3. Make a Sketchbook/Artist Book For Each Series / Body of Work

Literally set aside a small economy sketchbook for each series of work that you want to produce. Be sure to sketch out all your ideas for individual paintings, sculpture, ceramics etc. that you want to include in that particular series. Add any comments or information about what inspired you to produce the work. If you are a photographer, you can create a photo journal to help you plan your next photo essay.

4. Research Materials and Content For Your Current Series / Body of Work

Sometimes, it helps to do research on certain topics that you want to discuss with your work. If you are a multimedia artist, and you plan on using materials that you might not ordinarily use that are connected to the subject matter of your series / body of work, you may also wish to do research on
how to properly use these materials. This practice will help you and others to better understand your artistic process. You may also want to add this information to your sketchbook/artist book to refer to at a later time.

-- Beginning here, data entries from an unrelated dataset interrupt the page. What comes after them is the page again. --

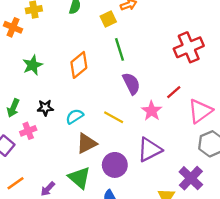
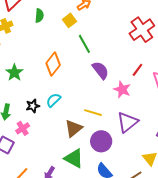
cyan semicircle: (75, 116) -> (54, 100), moved
yellow line: (114, 117) -> (93, 113), moved

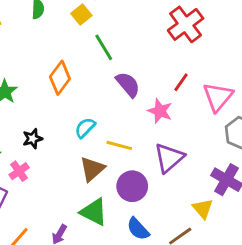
cyan semicircle: (54, 100) -> (85, 128), moved

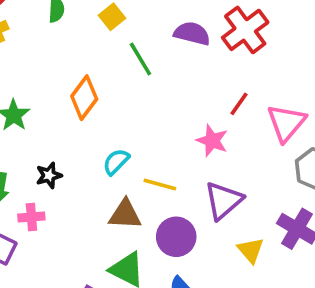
purple semicircle: (128, 84) -> (192, 33), moved, turned -36
brown triangle: (92, 169) -> (125, 214), turned 44
pink cross: (19, 171) -> (31, 217), turned 30
yellow triangle: (203, 209) -> (251, 250), moved

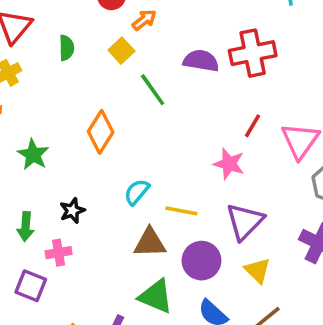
red cross: (245, 30) -> (253, 53), turned 30
yellow triangle: (251, 250) -> (257, 270), moved

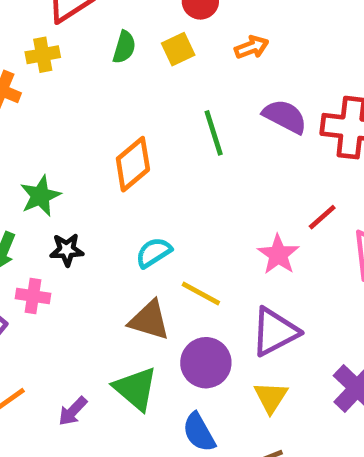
orange arrow: (144, 20) -> (252, 47), moved
yellow square: (121, 51) -> (178, 49), moved
green star: (33, 155) -> (40, 196), moved

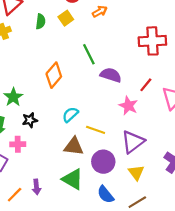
purple semicircle: (285, 116) -> (111, 75), moved
purple arrow: (73, 411) -> (36, 187), moved, turned -40

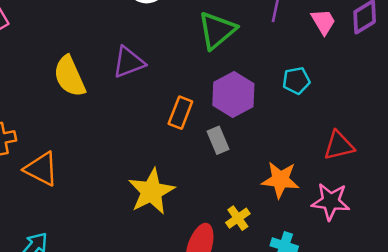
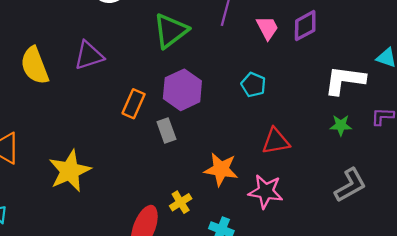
cyan pentagon: (296, 81) -> (253, 85), moved, turned 30
yellow star: (151, 191) -> (70, 171), moved

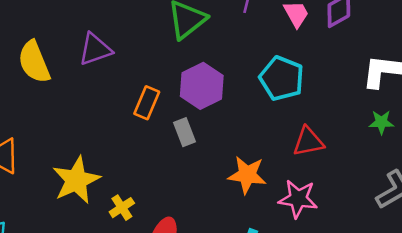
cyan pentagon: (253, 85) -> (282, 78), size x1.6
yellow cross: (181, 202) -> (122, 208), moved

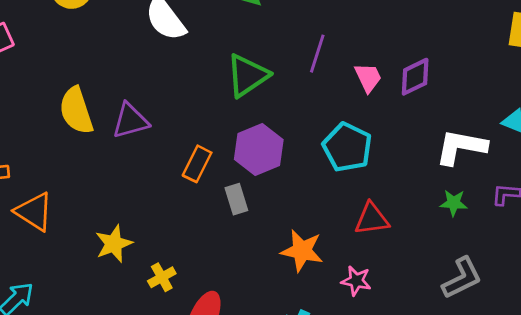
purple triangle: (95, 49) -> (130, 121), moved
yellow star: (76, 180) -> (114, 244), size x0.7
pink star: (298, 199) -> (356, 281), size x0.7

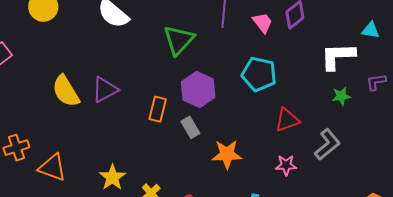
orange star: (302, 251) -> (227, 154), moved
gray L-shape: (462, 278) -> (327, 144), moved

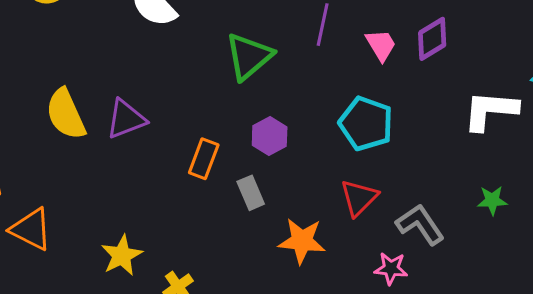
purple hexagon: (198, 90) -> (270, 136), size x0.7
green star: (341, 96) -> (492, 200), moved
red triangle: (287, 120) -> (359, 198), moved, turned -32
gray L-shape: (327, 144) -> (420, 224), moved, turned -92

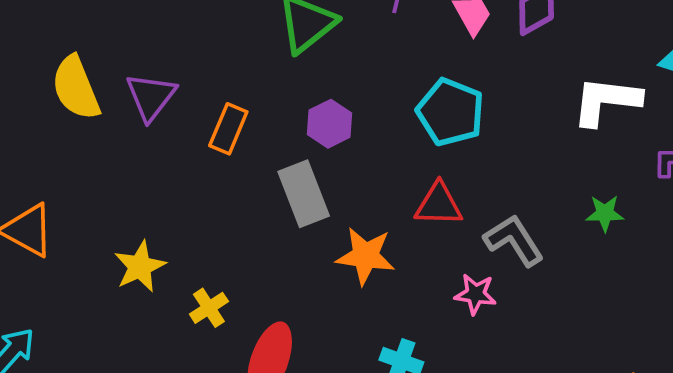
purple triangle: (126, 119) -> (151, 97), turned -33
orange rectangle: (204, 159) -> (228, 129), moved
gray rectangle: (251, 193) -> (304, 194), size x1.5
red triangle: (359, 198) -> (439, 204), turned 45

5. Look for Galleries and Alternative Spaces to Show Your Completed Work

If have already figured out the style and subject matter of your work, you can begin actively searching for galleries and alternative spaces that are marketing artists creating similar work in the same genre. For example, if you are an artist that produces academic realist paintings of street scenes, you may want to research galleries that sell and promote academic realist paintings. The more specific you are in describing the type of work that you do in a gallery search, the easier it will be to target the gallery that is right for you and your work.

6. Market Your Completed Inventory

Make a list of all of the inventory that you have completed that you would consider selling or exhibiting. Clean and prepare the work for display. Make sure that you have good quality pictures for all of your work. Research juried shows, competitions and online exhibitions to gain exposure for you work.

7. Take Time to Visit Local Galleries and Museums

Apply for membership to your local museums. Make sure to subscribe to the mailing lists of both museums and galleries so that you can be notified of upcoming events that you can attend. This will help you to become a part of your local art community. Often we underestimate the need for contact with other artists and art business professionals.

8. Write an Artist Journal

Write an artist journal addressing the things that you believe are holding you back. As you mention each problem, try to acknowledge you feelings about that particular problem. Then, try to come up with possible solutions to that problem. If the problem is something that is beyond your control, maybe you can think of an alternative activity to pursue or a different way of viewing your situation.

Even though temporary setbacks annoy us because they keep us from working on a piece of art that we want to complete within a certain period of time, sometimes these setbacks force us to deal with other aspects of our career that need our attention. This is especially true if we have been taking the “path of least resistance” approach to our art, avoiding or ignoring these issues because we don’t believe we can be successful at marketing our own work. However, if we want to see progress, we must take risks.